## Task item
Report, from the records below, every line where the word "entraide" appears.

## Input data
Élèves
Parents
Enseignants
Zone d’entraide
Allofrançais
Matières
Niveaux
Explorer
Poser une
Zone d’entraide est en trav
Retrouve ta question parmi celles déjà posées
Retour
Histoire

## Exercise response
Zone d’entraide
Zone d’entraide est en trav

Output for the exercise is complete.